Here are some of James Bond's greatest literary rivals of classic spy fiction.

Gregory Sallust

Black August

Black August

By Dennis Wheatley

“Before there was James Bond, there was Gregory Sallust” wrote Tina Rosenberg. True enough.

Created by best-selling British author Dennis Wheatley (best known for occult horror tales such as The Devil Rides Out and To The Devil a Daughter), Sallust made his first appearance in the 1934 novel Black August.

He would go on to feature in nine more ripping yarns, culminating with The White Witch of the South Seas in 1968.

Like 007, Sallust is a devastatingly attractive, independently minded British super spy with a taste for the finer things in life (Wheatley himself spent a fortune on wine and caviar) and little compunction about killing the enemies of Great Britain.

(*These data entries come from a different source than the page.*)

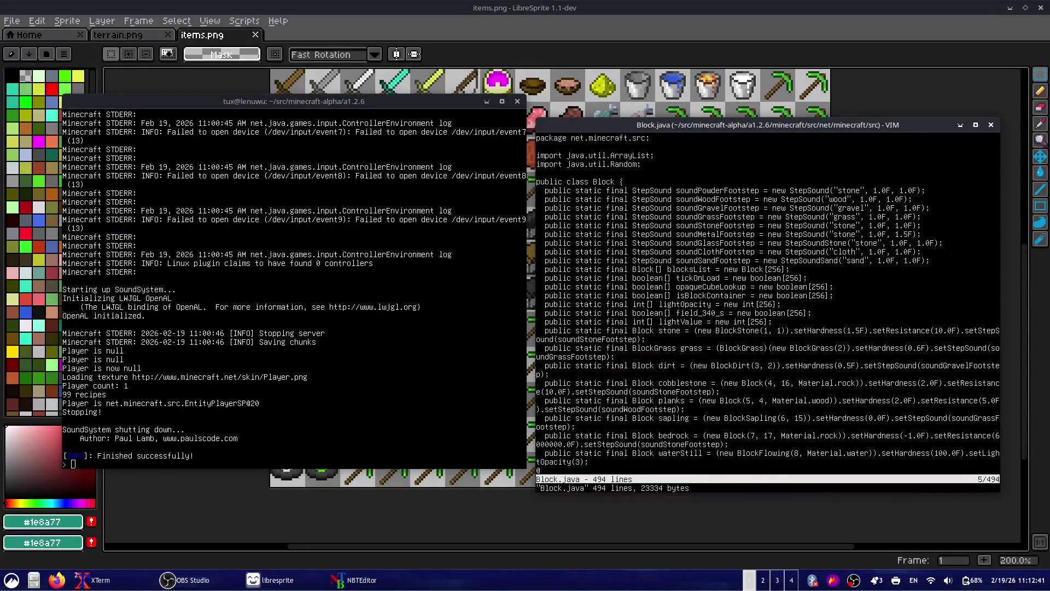
pyautogui.press('}')
pyautogui.press('k')
pyautogui.press('k')
pyautogui.press('k')
pyautogui.press('k')
pyautogui.press('k')
pyautogui.press('k')
pyautogui.press('j')
pyautogui.press('j')
pyautogui.press('j')
pyautogui.press('k')
pyautogui.press('k')
pyautogui.press('k')
pyautogui.press('j')
pyautogui.press('j')
pyautogui.press('j')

During the Second World War, Wheatley worked alongside Bond creator Ian Fleming in military intelligence (he specialised in psych-ops).

Fleming would acknowledge Sallust as his inspiration.

Charles Hood

Hammerhead

Hammerhead

By James Mayo

Art-dealer spy, Hood, is another Bond rival whose author—Stephen Coulter, writing under the name James Mayo—was a wartime pal of Ian Fleming.

The two men served together in Naval Intelligence and went on to work as journalists at Reuters. Coulter even helped Fleming with the background for Bond’s first outing, Casino Royale

 Inspired by his friend’s success, Coulter came up with his own dashing agent, Hood, who works for Centre, a predictably clandestine arm of MI6.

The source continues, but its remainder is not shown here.